* TRECHO
A locomotiva econômica da Europa está travada, e isso traz consequências.
A Alemanha está enfrentando uma crise profunda, que se entrelaça com a turbulência econômica e política que atinge a Europa como um todo. O Produto Interno Bruto (PIB) alemão cresceu 0,1% no terceiro trimestre de 2024 em relação aos três meses anteriores, e recuou 0,3% em relação ao mesmo período de 2023, segundo o Destatis. A previsão dos principais institutos econômicos é que o PIB nacional em 2024, na melhor das hipóteses, se manterá estagnado. A economia alemã já havia tido o desempenho mais fraco no ano passado entre os países da Zona do Euro, apresentando uma queda de 0,3%. A desaceleração econômica está longe de ser o único problema: a economia alemã enfrenta mudanças demográficas importantes, atraso na área tecnológica e perda de espaço na economia, com a concorrência, principalmente, das empresas chinesas.

* TAREFAS A CUMPRIR
a – Enumere todos os problemas que, segundo o trecho sobre a economia alemã, a economia da Alemanha enfrenta.
b – Prolongue o trecho sobre a economia alemã a partir da última frase dele.

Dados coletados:
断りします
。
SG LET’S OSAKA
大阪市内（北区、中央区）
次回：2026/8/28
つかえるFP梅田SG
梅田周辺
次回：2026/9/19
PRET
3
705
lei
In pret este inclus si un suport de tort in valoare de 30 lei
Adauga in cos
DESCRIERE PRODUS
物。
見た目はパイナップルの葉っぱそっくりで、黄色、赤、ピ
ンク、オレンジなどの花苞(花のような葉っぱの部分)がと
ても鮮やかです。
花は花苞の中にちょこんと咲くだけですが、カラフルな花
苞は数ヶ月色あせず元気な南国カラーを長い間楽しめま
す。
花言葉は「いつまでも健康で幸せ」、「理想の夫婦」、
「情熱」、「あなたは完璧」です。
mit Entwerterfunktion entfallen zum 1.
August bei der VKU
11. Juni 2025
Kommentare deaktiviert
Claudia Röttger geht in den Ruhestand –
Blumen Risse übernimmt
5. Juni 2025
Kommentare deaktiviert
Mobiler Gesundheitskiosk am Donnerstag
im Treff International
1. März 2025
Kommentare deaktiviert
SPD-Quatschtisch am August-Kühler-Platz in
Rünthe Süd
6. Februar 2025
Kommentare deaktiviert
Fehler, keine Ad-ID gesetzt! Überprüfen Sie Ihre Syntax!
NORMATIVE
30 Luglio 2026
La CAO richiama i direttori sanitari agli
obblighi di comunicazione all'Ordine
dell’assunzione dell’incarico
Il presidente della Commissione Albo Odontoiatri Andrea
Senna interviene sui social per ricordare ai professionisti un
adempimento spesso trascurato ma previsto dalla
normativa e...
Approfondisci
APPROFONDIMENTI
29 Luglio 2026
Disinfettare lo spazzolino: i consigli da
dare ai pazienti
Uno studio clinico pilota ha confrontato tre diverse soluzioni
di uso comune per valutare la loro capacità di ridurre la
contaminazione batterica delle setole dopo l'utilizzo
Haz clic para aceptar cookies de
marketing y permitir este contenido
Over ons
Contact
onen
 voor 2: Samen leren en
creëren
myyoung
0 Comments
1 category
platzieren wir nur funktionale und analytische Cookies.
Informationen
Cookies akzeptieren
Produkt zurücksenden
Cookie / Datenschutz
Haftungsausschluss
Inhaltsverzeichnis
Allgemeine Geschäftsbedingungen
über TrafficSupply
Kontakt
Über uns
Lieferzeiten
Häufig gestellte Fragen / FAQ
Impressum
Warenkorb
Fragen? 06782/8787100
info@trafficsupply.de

* SUAS RESPOSTAS
a –
- Desaceleração econômica
- Mudanças demográficas importantes
- Atraso na área tecnológica
- Perda de espaço na economia, com a concorrência, principalmente, das empresas chinesas

b –
Depois de oito anos seguidos tendo a China como principal parceiro comercial da Alemanha, recentemente os EUA assumiram essa condição. A soma das importações e exportações da Alemanha com os EUA, conhecida como corrente de comércio, superou recentemente a parceria comercial da Alemanha com a China. No ano passado, a corrente de comércio Alemanha-China totalizou cerca de 253 bilhões de euros, e com os EUA chegou a 252,3 bilhões de euros, praticamente um empate. Mas, já no primeiro trimestre deste ano, os EUA se tornaram o maior parceiro comercial da Alemanha.
Uma das razões estruturais para o fenômeno é o fato de que a China vem agregando valor às suas exportações, produzindo bens cada vez mais complexos, o que colidiu com a estratégia da Alemanha, de vender também produtos de alto valor agregado. China, EUA e Alemanha, na ordem, são os três países com maiores volumes de exportação, no mundo. Há alguns anos, a Alemanha chegou à condição de maior exportador do mundo, baseada, dentre outros, no fornecimento de combustível barato às suas indústrias, pela Rússia.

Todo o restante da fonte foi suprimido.